Bennett took office last June after painstaking efforts to cobble together a coalition able to topple Israel’s longest-serving premier Benjamin Netanyahu, creating a razor-thin majority of 61 seats in the 120-seat Knesset.
But the government lost that majority earlier this month when a hard-right Knesset member quit over a government decision to authorise the distribution of leavened bread in hospitals during Passover, in line with a recent supreme court ruling reversing years of prohibition.
The coalition, a mix of left-wing, hardline Jewish nationalist and religious parties as well as Raam, has both deep ideological divides. It now has 60 seats — the same as the opposition.
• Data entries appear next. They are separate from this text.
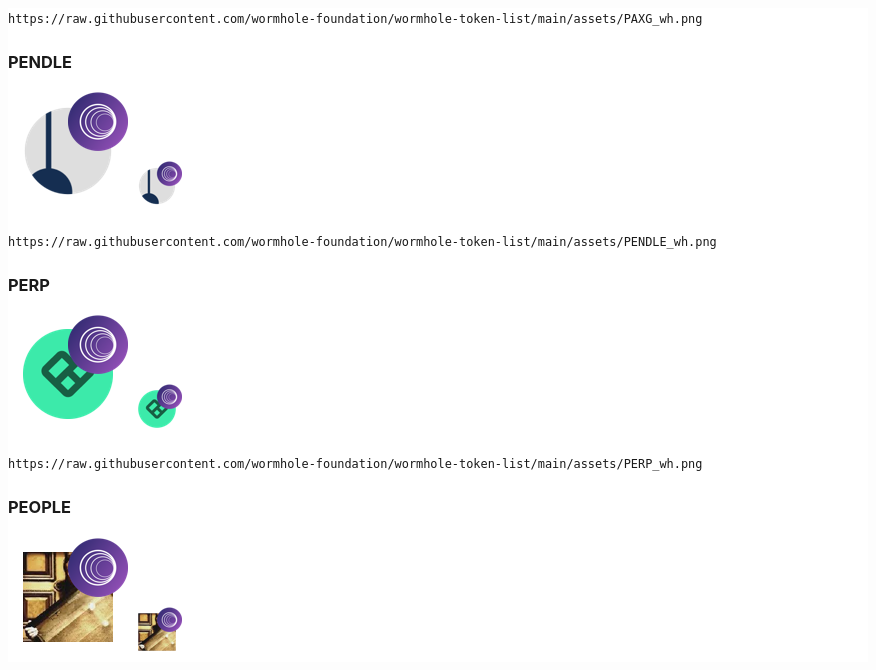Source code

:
 ```
https://raw.githubusercontent.com/wormhole-foundation/wormhole-token-list/main/assets/PAXG_wh.png
```

### PENDLE
![PENDLE](PENDLE_wh.png)
![PENDLE](PENDLE_wh_small.png)

```
https://raw.githubusercontent.com/wormhole-foundation/wormhole-token-list/main/assets/PENDLE_wh.png
```

### PERP
![PERP](PERP_wh.png)
![PERP](PERP_wh_small.png)

```
https://raw.githubusercontent.com/wormhole-foundation/wormhole-token-list/main/assets/PERP_wh.png
```

### PEOPLE
![PEOPLE](PEOPLE_wh.png)
![PEOPLE](PEOPLE_wh_small.png)
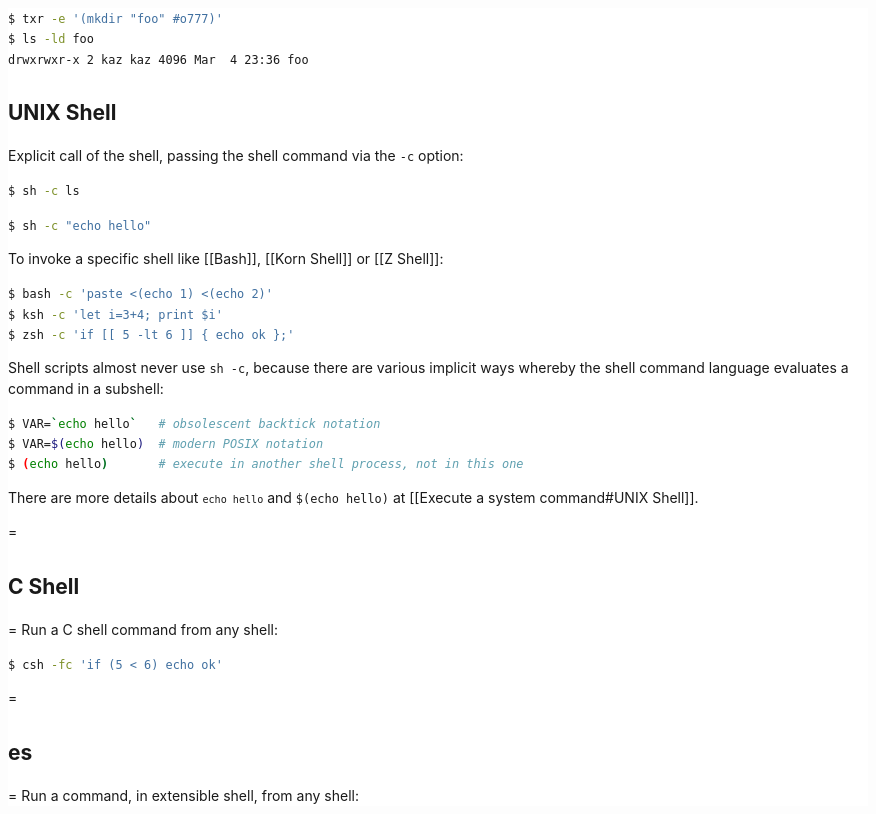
 ```bash
$ txr -e '(mkdir "foo" #o777)'
$ ls -ld foo
drwxrwxr-x 2 kaz kaz 4096 Mar  4 23:36 foo
```



## UNIX Shell

Explicit call of the shell, passing the shell command via the <code>-c</code> option:

```bash
$ sh -c ls
```


```bash
$ sh -c "echo hello"
```


To invoke a specific shell like [[Bash]], [[Korn Shell]] or [[Z Shell]]:


```bash
$ bash -c 'paste <(echo 1) <(echo 2)'
$ ksh -c 'let i=3+4; print $i'
$ zsh -c 'if [[ 5 -lt 6 ]] { echo ok };'
```


Shell scripts almost never use <code>sh -c</code>, because there are various implicit ways whereby the shell command language evaluates a command in a subshell:


```bash
$ VAR=`echo hello`   # obsolescent backtick notation
$ VAR=$(echo hello)  # modern POSIX notation
$ (echo hello)       # execute in another shell process, not in this one
```


There are more details about <code>`echo hello`</code> and <code>$(echo hello)</code> at [[Execute a system command#UNIX Shell]].

=
## C Shell
=
Run a C shell command from any shell:


```bash
$ csh -fc 'if (5 < 6) echo ok'
```


=
## es
=
Run a command, in extensible shell, from any shell:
On Sunday evening, Raam — which has four seats in Bennett’s coalition — said it was “suspending” its support, two days after clashes between police and Palestinian demonstrators in Jerusalem’s Al Aqsa Mosque compound left 150 people wounded.
“If the government continues its steps against the people of Jerusalem... we will resign as a bloc,” it said in a statement.
The party’s withdrawal from Bennett’s administration will not immediately impact the government, as the Knesset is in recess until March 5.
Sources told AFP that Bennett would seek to calm the situation.
Bennett’s coalition can rule with 60 seats, although with difficulty in passing new legislation.
But if another member leaves the coalition, the Knesset could hold a vote of no confidence and lead Israel back to the polls for a fifth parliamentary election in four years.